— Begin Provided passage —

The fact that the male suicide rate is far higher than that of females but less talked about clearly shows there is something we are not doing right. Let’s talk about rape incidents too. There are many boys out there getting raped by both males and females, but society has made it seem as if the boychild is immune to rape. “He’s a man, how can he be raped?” These kind of questions destroy the very fibre in our vocal chords which enables us to speak up and out about it. At the police station, they laugh and ridicule you for even having the thought of reporting that you have been raped by a woman. Having more people, particularly men, actively participate in the advocacy and empowerment of the boychild will play a huge role in bridging the gap between the attention given to the girl child, as against the boychild.

Cultism, drug abuse, sexual assaults, armed robbery amongst others are getting out of hand in this country. We need to do better for our boys. We are neglecting the boychild, and there are serious future negative consequences for this. In the very legitimate and much-needed charge of empowering women and girls, we should not solve one problem by slowly creating another. The boychild needs some love too and we, as a society, need to show him love.

Another important factor is education. Are we really doing enough to educate the boychild on the good and evil of society as we do with the girlchild? We keep working on telling girls that it’s wrong for them to be hit and raped. Are we sure our boys know that it is wrong for them to sexually assault someone and for them to be sexually assaulted too?
Again, if we keep neglecting the boychild, the cycle will keep repeating itself and deteriorate even more.

They need a channel to speak up too, and we as a society need to work more on providing them that channel.

Let’s stop neglecting the boy child and leaving him to his “masculinity”.

— End Provided passage —
— Begin Supplied material —

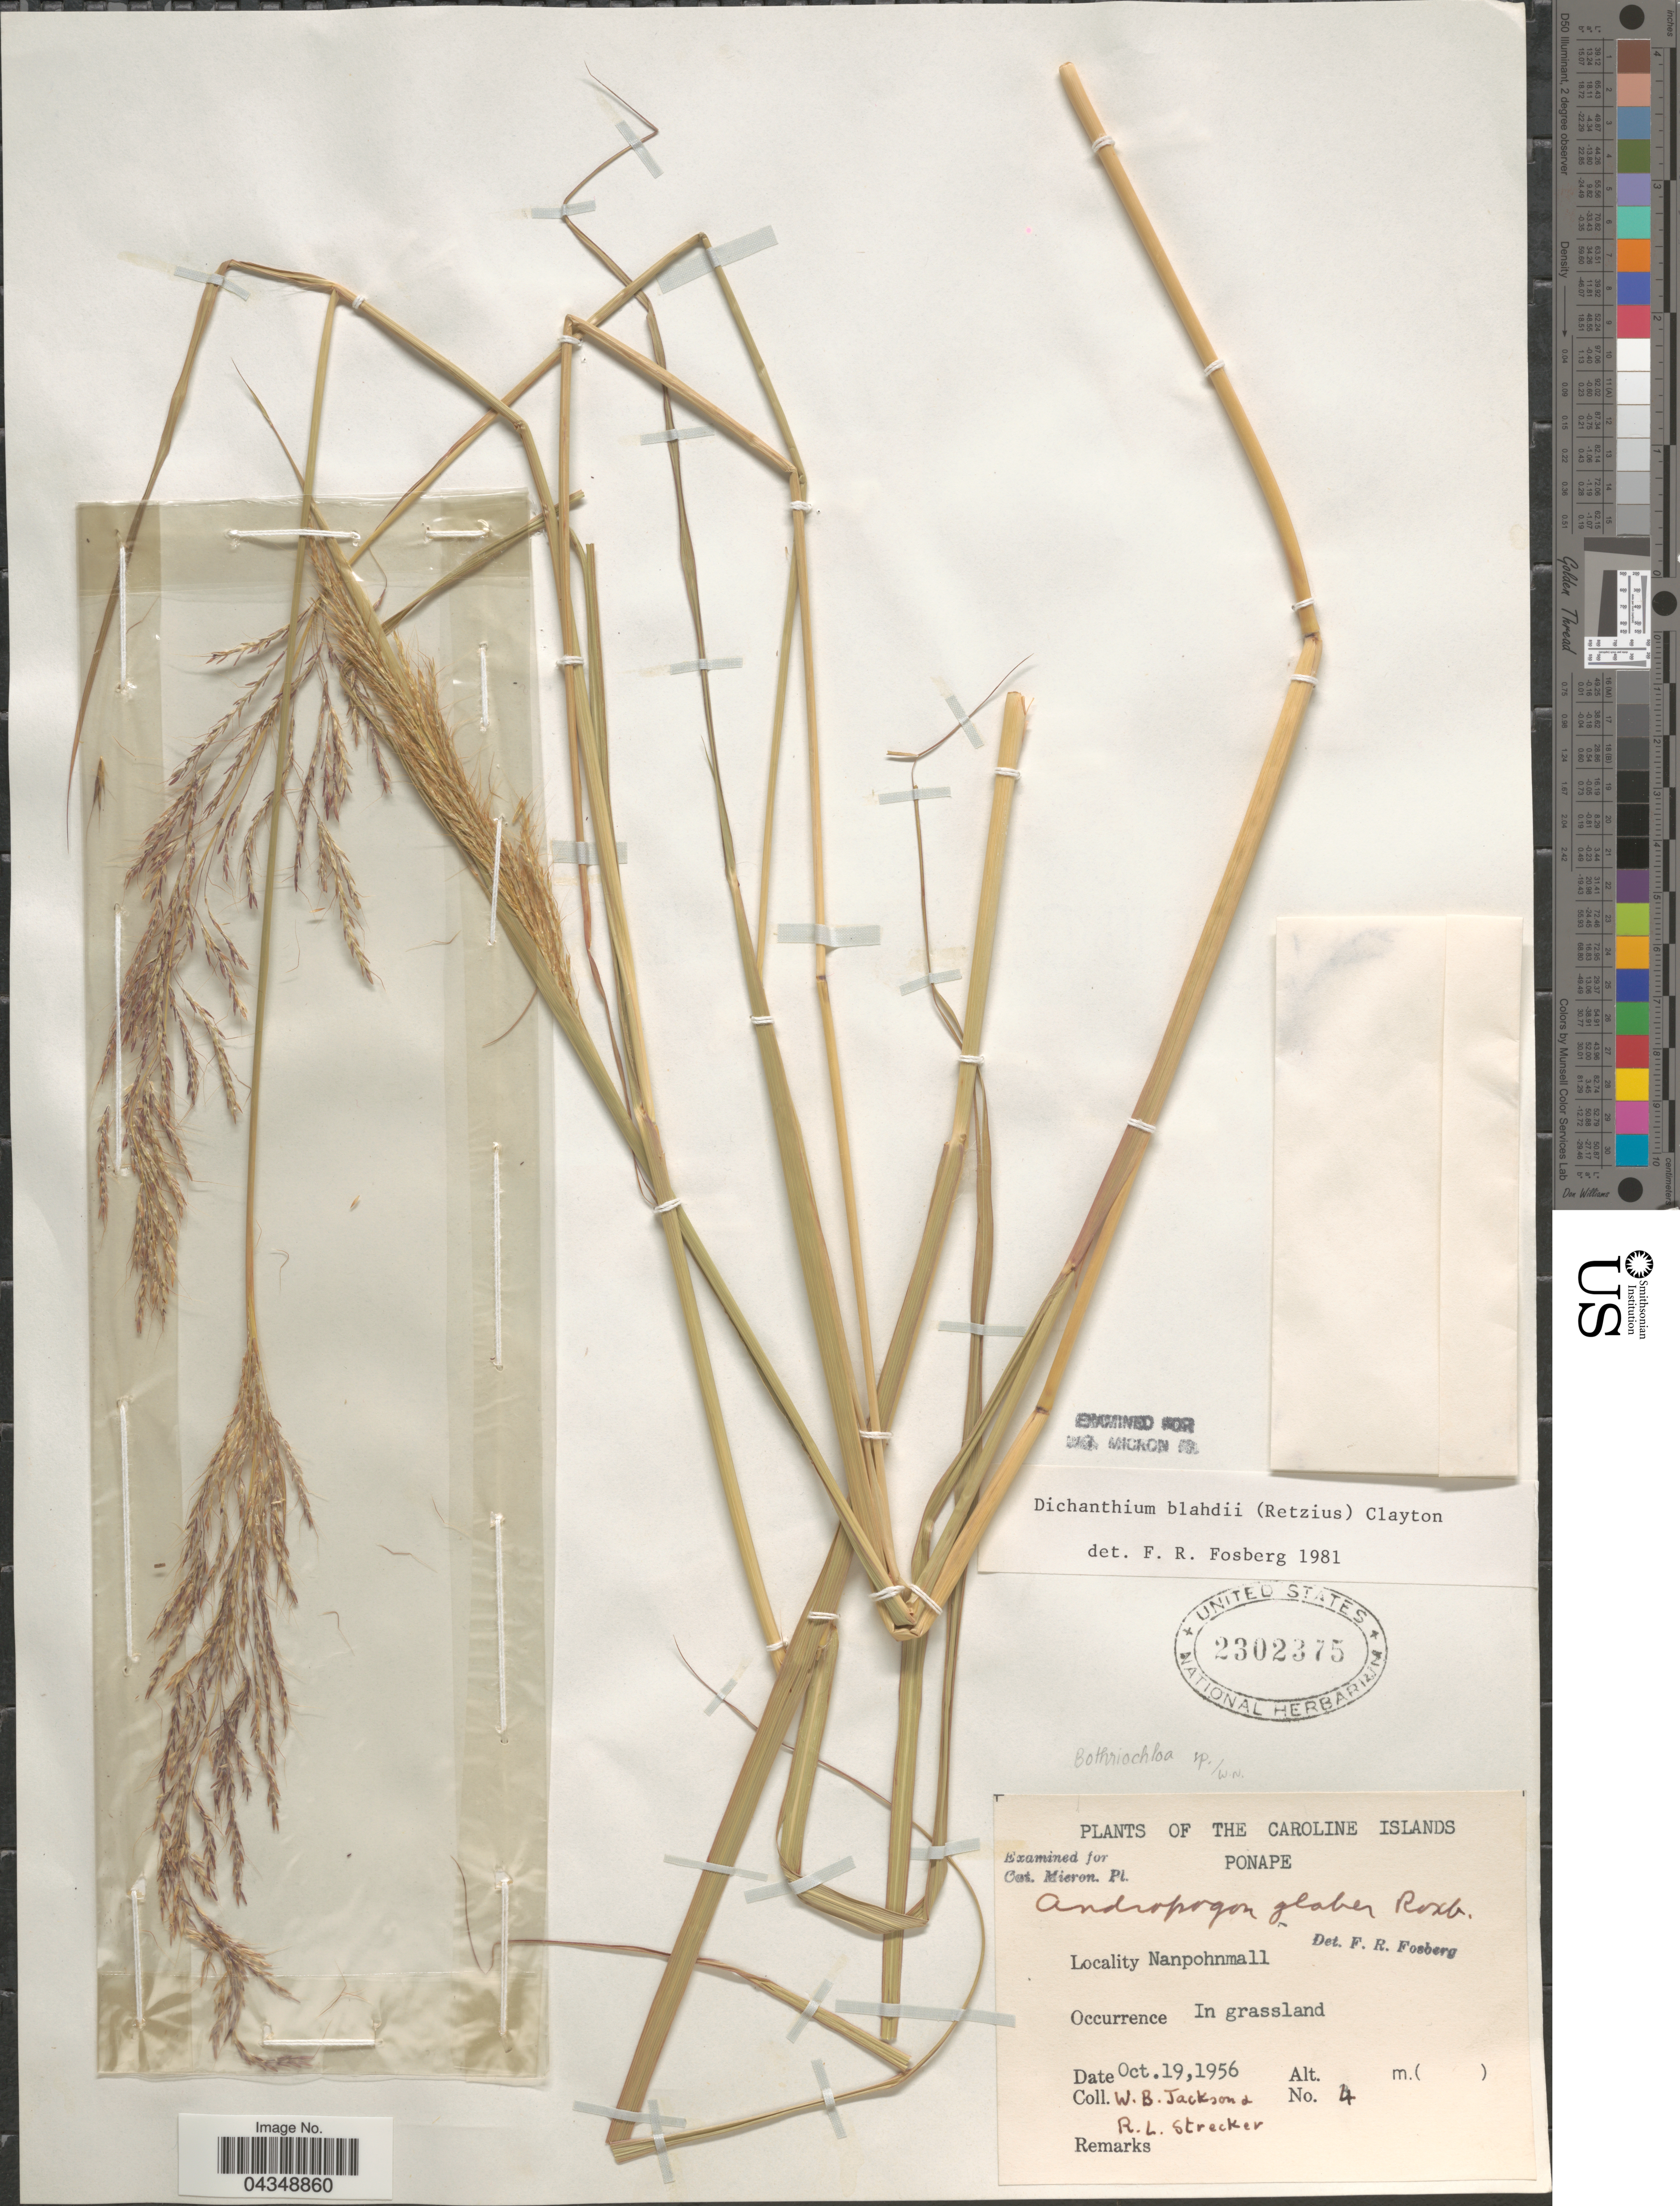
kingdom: Plantae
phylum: Tracheophyta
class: Liliopsida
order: Poales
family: Poaceae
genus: Bothriochloa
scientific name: Bothriochloa bladhii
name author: (Retz.) S.T. Blake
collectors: W. Jackson & R. Strecker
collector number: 4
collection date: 1956-10-19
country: Micronesia, Federated States of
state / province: Pohnpei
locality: The Caroline Islands. Ponape. Nanpohnmall.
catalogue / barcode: US 2302375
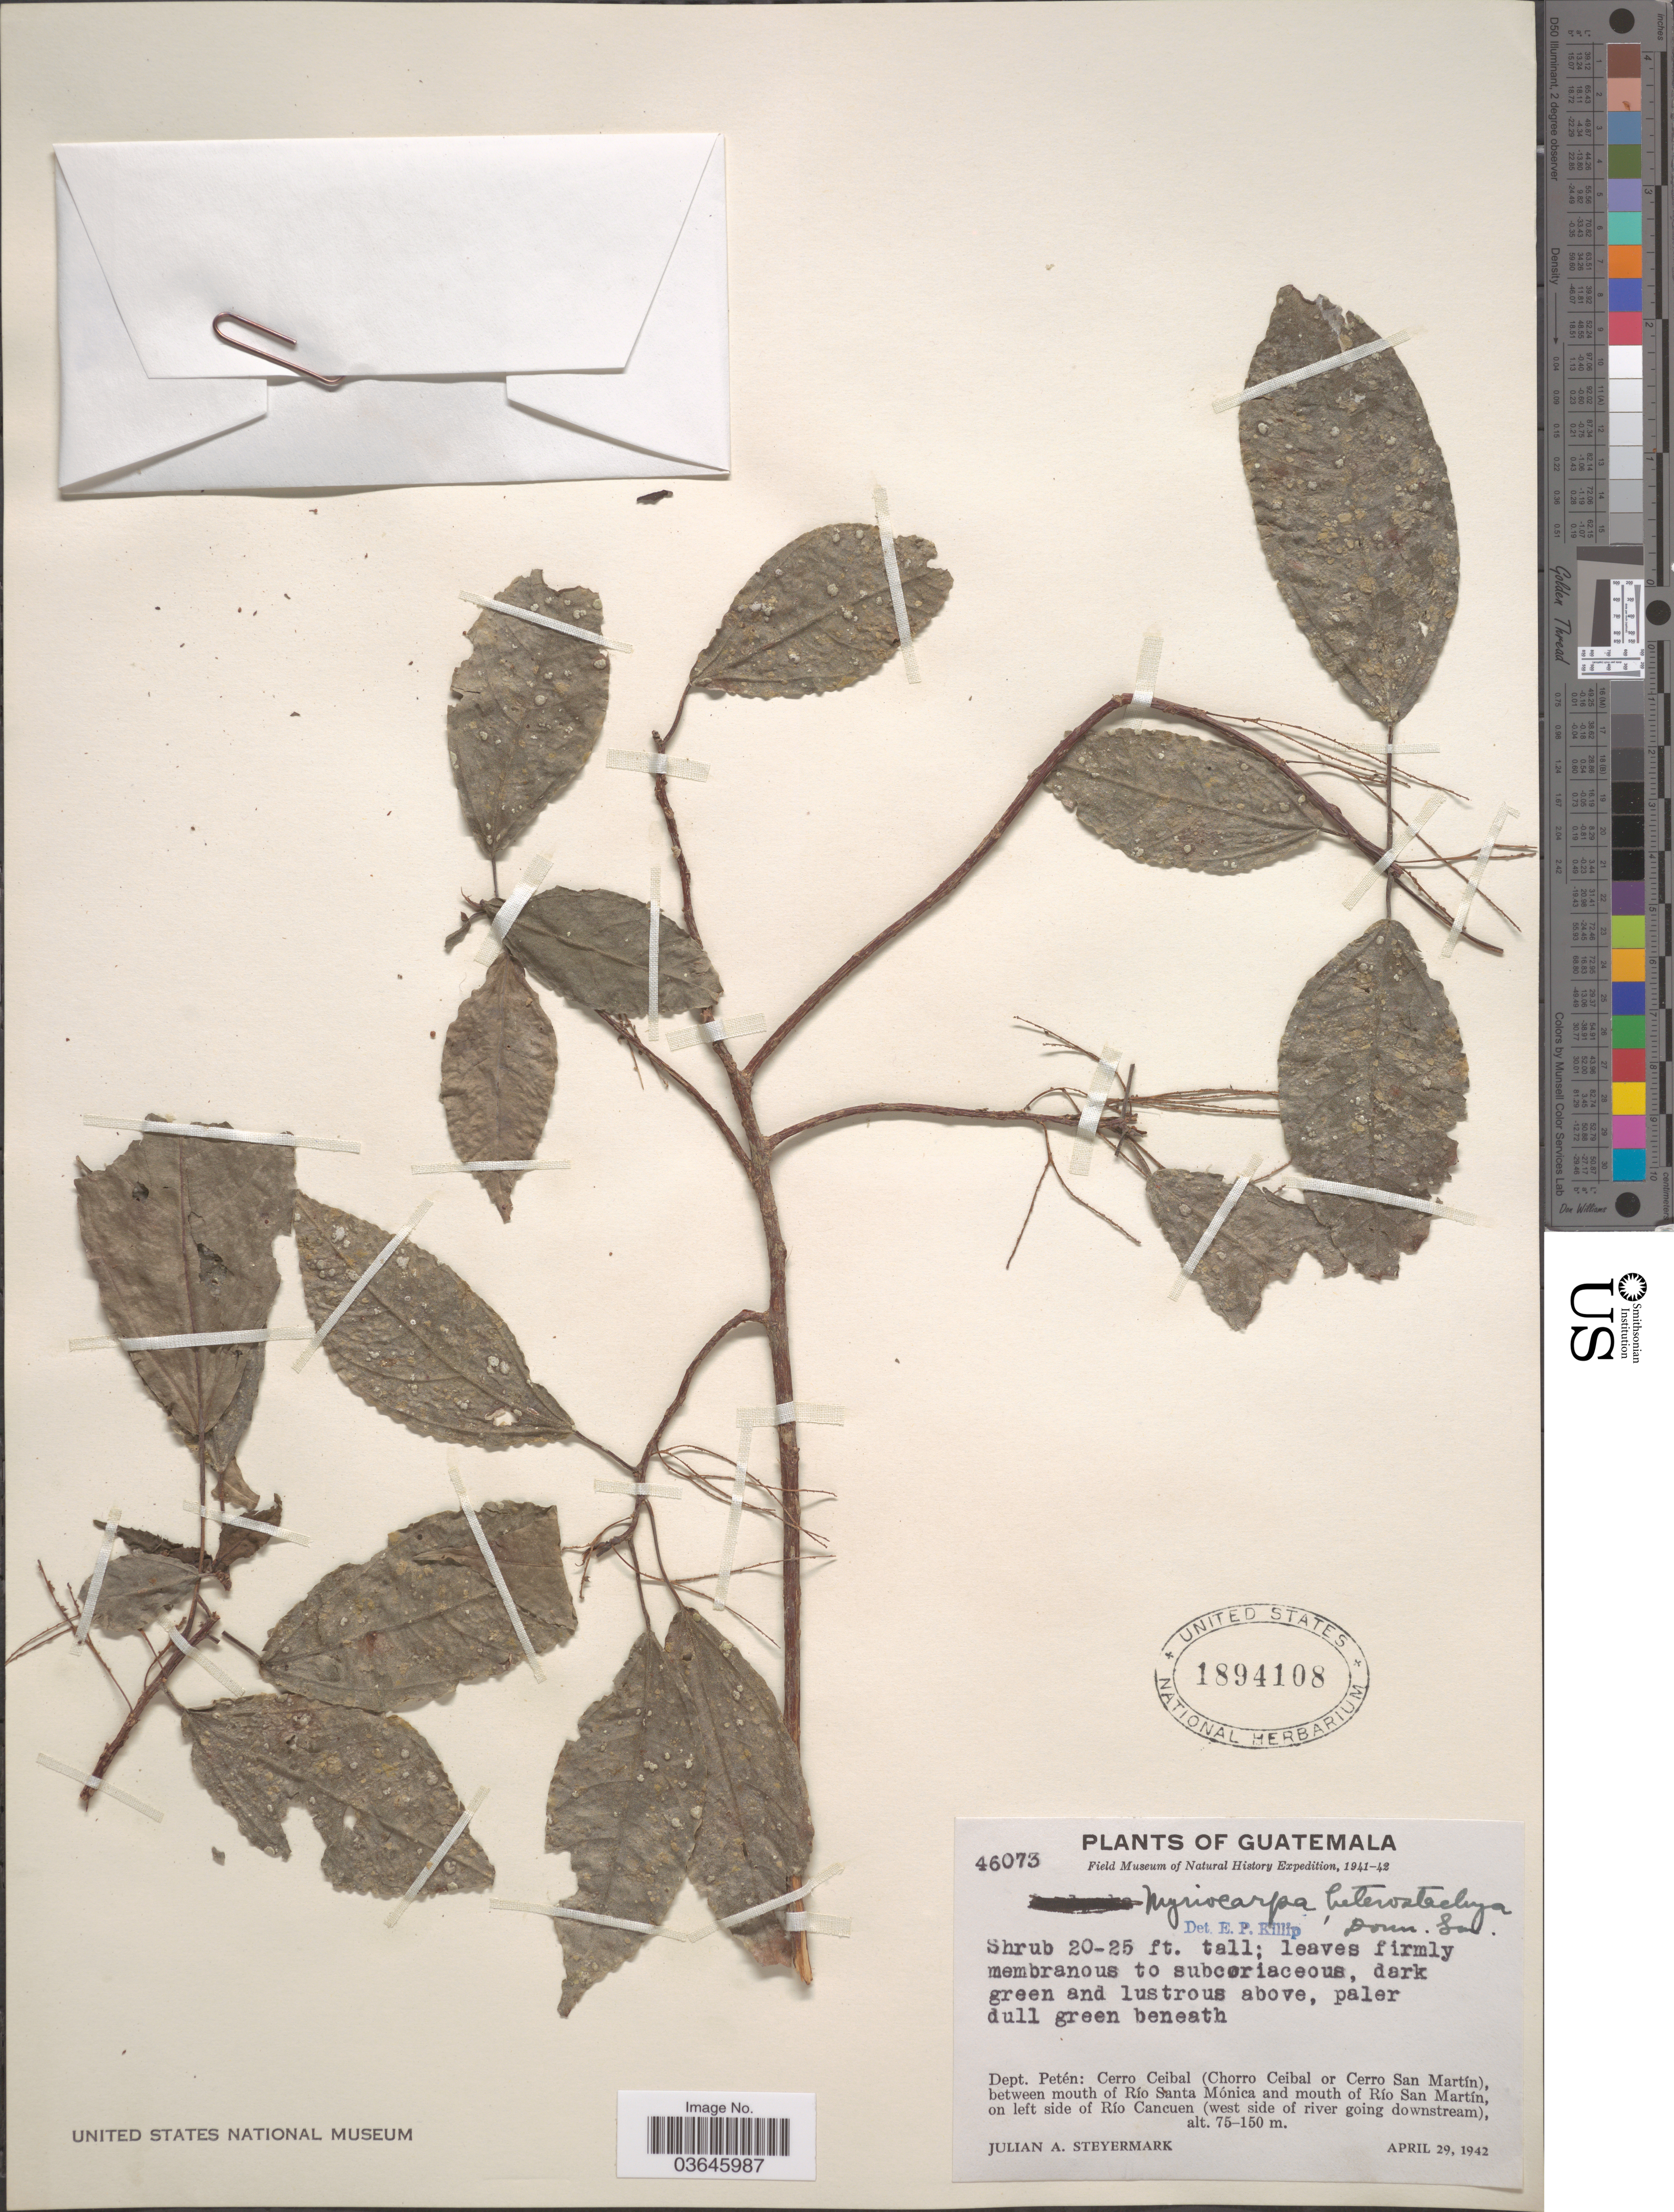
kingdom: Plantae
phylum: Tracheophyta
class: Magnoliopsida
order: Rosales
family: Urticaceae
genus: Myriocarpa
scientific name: Myriocarpa heterostachya Donn. Sm., nom. illeg.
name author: Donn. Sm.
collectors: J. Steyermark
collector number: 46073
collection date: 1942-04-29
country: Guatemala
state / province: El Peten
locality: Dept. Petén: Cerro Ceibal (Chorro Ceibal or Cerro San Martín), between mouth of Río Santa Mónica and mouth of Río San Martín, on left side of Río Cancuen (west side of river going downstream).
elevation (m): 75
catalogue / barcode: US 1894108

— End Supplied material —

- The tasks
a: Repeat the part of the passage about the boy child starting with "The fact that" and going on through "against the boychild.".
b: In the passage about the boy child, what happens at the police station when someone tries to report being raped by a woman?
The records play no part in what comes next.

- Full answers
a:
The fact that the male suicide rate is far higher than that of females but less talked about clearly shows there is something we are not doing right. Let’s talk about rape incidents too. There are many boys out there getting raped by both males and females, but society has made it seem as if the boychild is immune to rape. “He’s a man, how can he be raped?” These kind of questions destroy the very fibre in our vocal chords which enables us to speak up and out about it. At the police station, they laugh and ridicule you for even having the thought of reporting that you have been raped by a woman. Having more people, particularly men, actively participate in the advocacy and empowerment of the boychild will play a huge role in bridging the gap between the attention given to the girl child, as against the boychild.

b: They laugh at and ridicule the person for even thinking of reporting it.